Community schools don't technically have "catchment areas" — they have distance-based admissions. The last-admitted distance (published by councils each year) tells you how far the furthest child admitted lived. If the last-admitted distance is 400 metres, you need to live within 400m to have a realistic chance.
These distances change every year based on birth rates, housing patterns and sibling cohorts. A school might have a 500m last-admitted distance one year and 300m the next. Use historical distances as a guide, not a guarantee.
1. Accept the offered place (don't leave your child without a school) 2. Go on the waiting list for your preferred schools (position is based on the same criteria as initial allocation) 3. Appeal if you have grounds — medical need, sibling, error in the admissions process 4. Consider whether the offered school might actually be good once you visit
Most parents who visit schools they initially didn't want find they're better than expected. Ofsted ratings are one data point. The actual school matters more.
• Ofsted rating and date — check when it was inspected • KS2 RWM% — how many pupils met expected standard • Progress scores — are pupils improving more or less than similar pupils nationally? • FSM% — proportion on free school meals; high FSM + good Ofsted = genuinely impressive • 3-year rolling KS2 average — more stable than a single year's result • EAL% — proportion with English as additional language; context for attainment
A school with 65% FSM, Good Ofsted and 70% KS2 RWM is performing significantly better than a school with 10% FSM and 72% KS2 RWM. Context matters.
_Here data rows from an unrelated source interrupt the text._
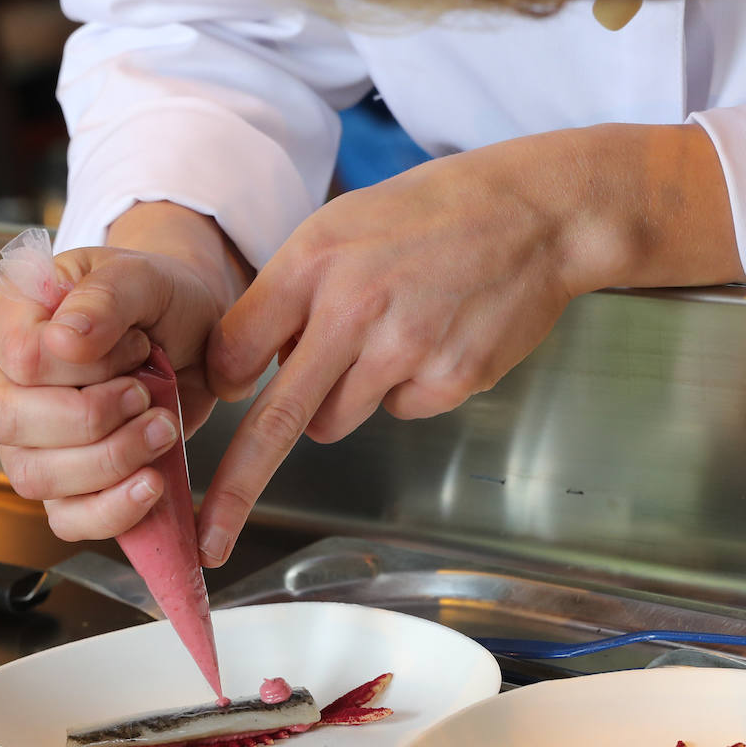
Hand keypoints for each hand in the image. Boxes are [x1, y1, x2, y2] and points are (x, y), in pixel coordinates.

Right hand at [0, 203, 249, 541]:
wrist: (194, 334)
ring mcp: (19, 438)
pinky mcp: (58, 483)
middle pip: (7, 421)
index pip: (19, 355)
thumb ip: (105, 297)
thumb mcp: (142, 277)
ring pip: (33, 476)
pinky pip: (64, 518)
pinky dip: (113, 510)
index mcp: (2, 315)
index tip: (136, 347)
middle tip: (146, 395)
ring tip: (162, 430)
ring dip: (109, 461)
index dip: (84, 365)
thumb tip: (66, 340)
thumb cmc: (156, 300)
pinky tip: (151, 483)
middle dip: (91, 418)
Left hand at [195, 123, 744, 564]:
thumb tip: (248, 366)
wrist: (537, 213)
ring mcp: (404, 352)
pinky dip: (404, 388)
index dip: (225, 381)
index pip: (234, 352)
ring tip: (386, 336)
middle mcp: (351, 311)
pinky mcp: (448, 380)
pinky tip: (432, 339)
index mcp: (313, 263)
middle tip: (208, 534)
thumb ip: (289, 291)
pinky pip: (398, 410)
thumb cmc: (432, 212)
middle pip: (273, 422)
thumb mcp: (341, 224)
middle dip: (234, 488)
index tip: (224, 395)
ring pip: (333, 421)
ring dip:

Visit every school on your shortlist before applying. Things to look for:
• How do pupils move around the school? Controlled chaos or calm purposefulness? • How do teachers speak to children? Warm but boundaried? • How does the head teacher speak about underperforming pupils — with concern and a plan, or defensiveness? • Are displays recent and meaningful, or are they aged? • How are children who clearly find things difficult being supported in lessons? • What happens at lunchtime and break time? This is often more revealing than a formal tour.
Ask specifically: What is the school's approach to reading? What support exists for children who struggle? What is the behaviour policy?
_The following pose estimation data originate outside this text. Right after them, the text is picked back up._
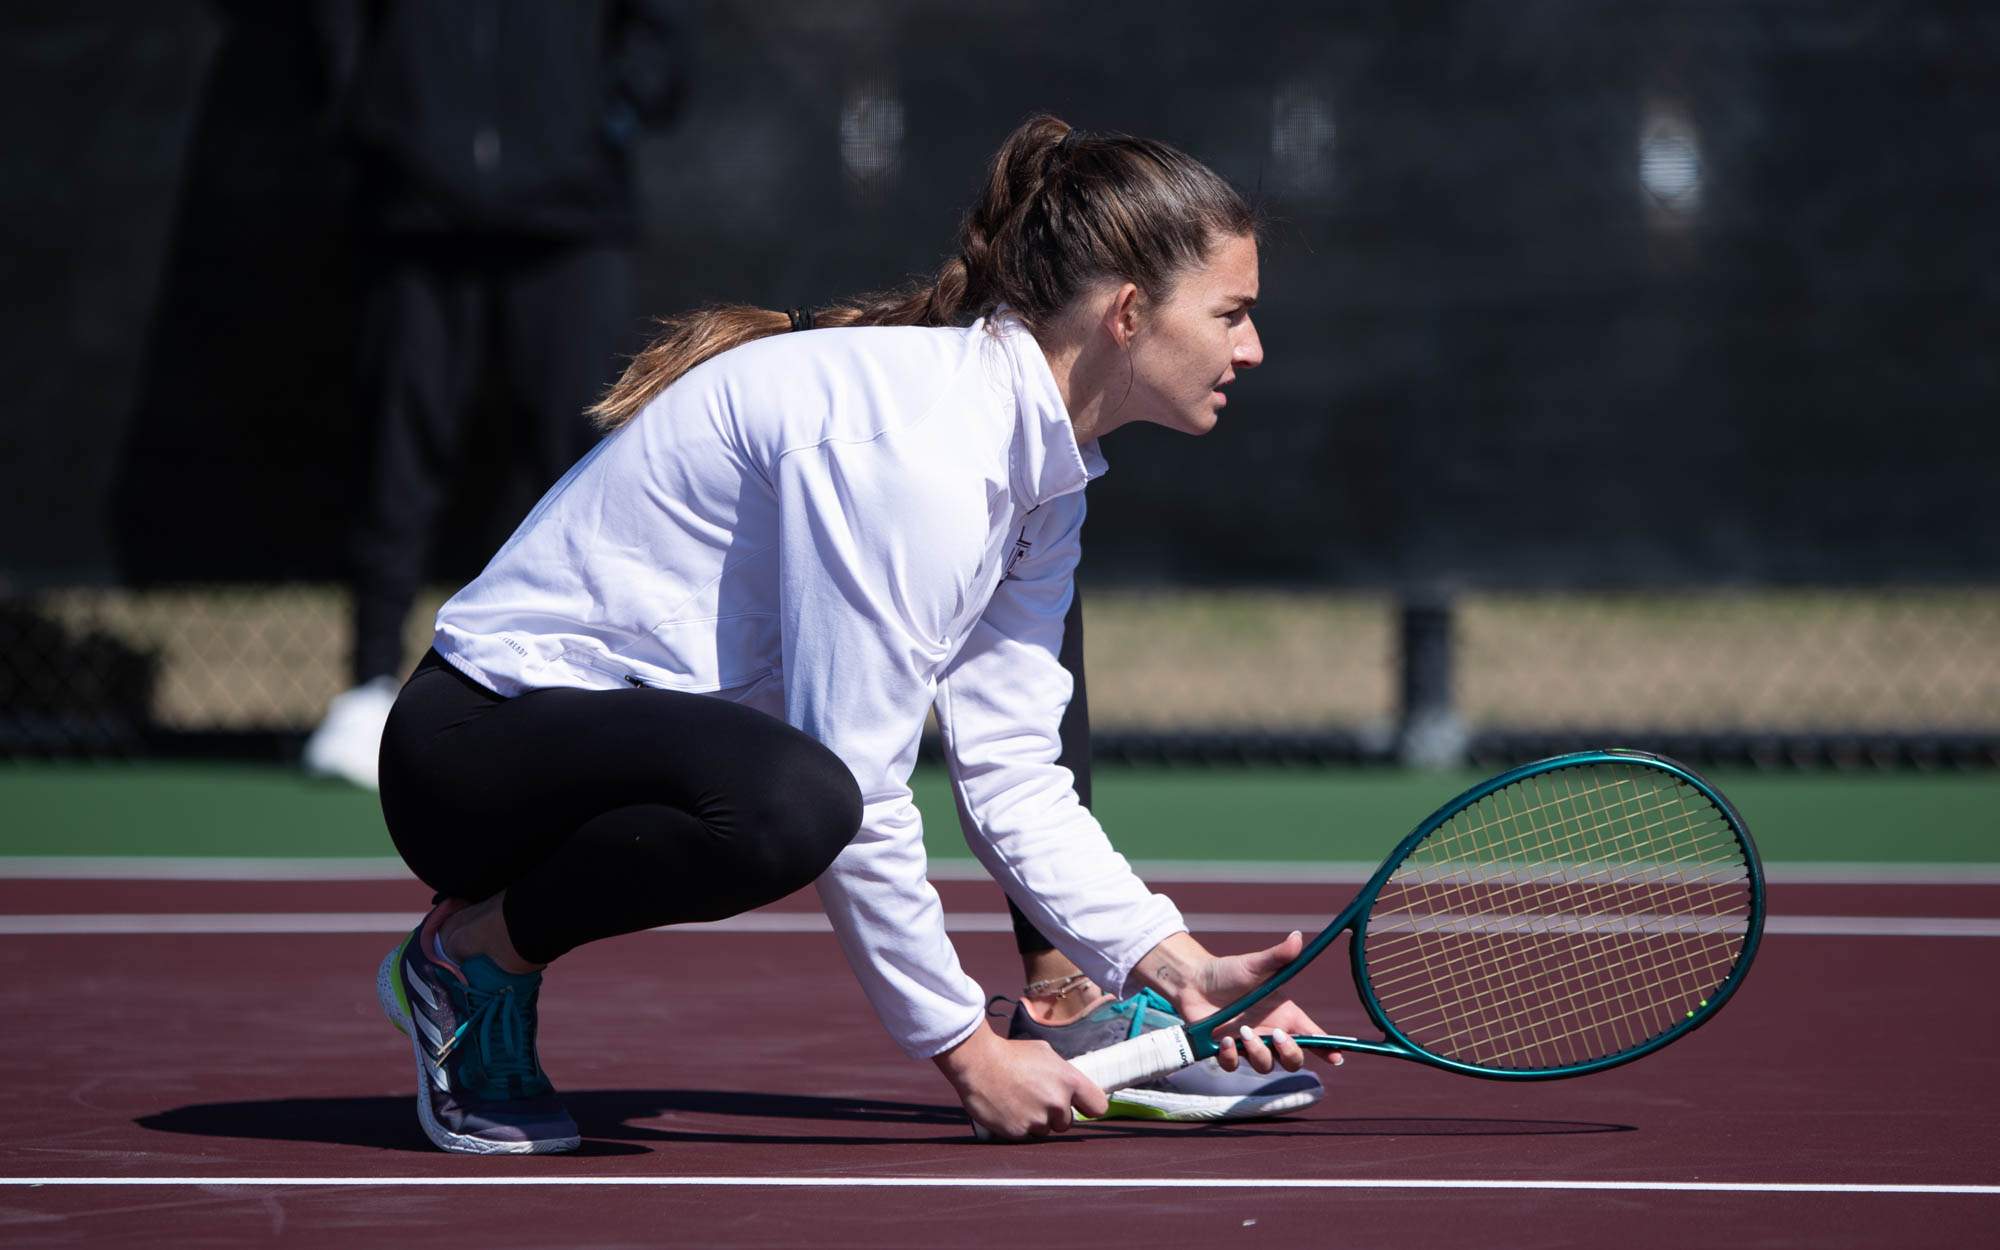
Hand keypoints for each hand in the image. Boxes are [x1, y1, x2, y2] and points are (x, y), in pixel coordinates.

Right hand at [933, 1024, 1108, 1140]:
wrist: (978, 1062)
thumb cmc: (1010, 1053)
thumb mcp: (1045, 1054)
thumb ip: (1063, 1074)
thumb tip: (1073, 1087)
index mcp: (1068, 1080)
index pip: (1098, 1106)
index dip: (1089, 1107)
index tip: (1082, 1107)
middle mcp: (1057, 1103)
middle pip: (1067, 1122)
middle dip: (1054, 1114)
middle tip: (1034, 1097)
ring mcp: (1038, 1120)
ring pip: (1045, 1130)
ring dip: (1035, 1121)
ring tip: (1017, 1101)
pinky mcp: (1019, 1132)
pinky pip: (1026, 1135)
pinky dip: (1018, 1126)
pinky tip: (1008, 1109)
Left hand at [1133, 931, 1342, 1074]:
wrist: (1194, 981)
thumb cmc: (1229, 972)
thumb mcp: (1256, 964)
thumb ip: (1278, 956)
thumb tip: (1298, 937)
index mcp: (1284, 1015)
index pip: (1313, 1037)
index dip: (1327, 1049)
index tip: (1337, 1057)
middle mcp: (1270, 1033)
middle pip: (1294, 1060)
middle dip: (1291, 1053)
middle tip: (1275, 1035)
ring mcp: (1249, 1045)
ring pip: (1266, 1066)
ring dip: (1258, 1053)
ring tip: (1243, 1032)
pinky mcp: (1226, 1052)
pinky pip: (1234, 1066)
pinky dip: (1231, 1057)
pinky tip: (1225, 1040)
• What was last year's last-admitted distance? (For primary) • What is your approach to the curriculum — do you use a specific scheme? • How do you communicate with parents — what can I expect? • What additional activities do you offer? • How does the school handle bullying? • What results did Year 6 achieve last year in KS2? • For secondary: what is your Progress 8 score? What is the year 7 transition process?
The proportion of pupils eligible for free school meals, used as a proxy for socioeconomic deprivation. A school with high FSM% serves a more disadvantaged community. High attainment at a high-FSM school is a strong signal of excellent teaching. Very low FSM% schools may have high attainment partly because of pupil demographics rather than teaching quality.
Pupils who speak a language other than English at home. High EAL schools often have strong language support infrastructure. In London, EAL percentages above 40-50% are common in many boroughs. EAL pupils who are fluent in English often perform at or above average — EAL% alone is not a negative indicator.
Children with additional learning, communication, emotional or physical needs. Schools are required to make reasonable adjustments. Children with complex needs may have an EHC (Education, Health and Care) plan which entitles them to specified support. If you think your child may have special educational needs, contact the school's SENCO (Special Educational Needs Coordinator) early.
Progress scores compare how much pupils improved from KS1 to KS2 relative to similar pupils nationally. A score of 0 is exactly average. Positive = pupils improved more than expected; negative = less than expected. Scores above +2 are excellent; below -3 are concerning. Progress in reading, writing and maths are reported separately.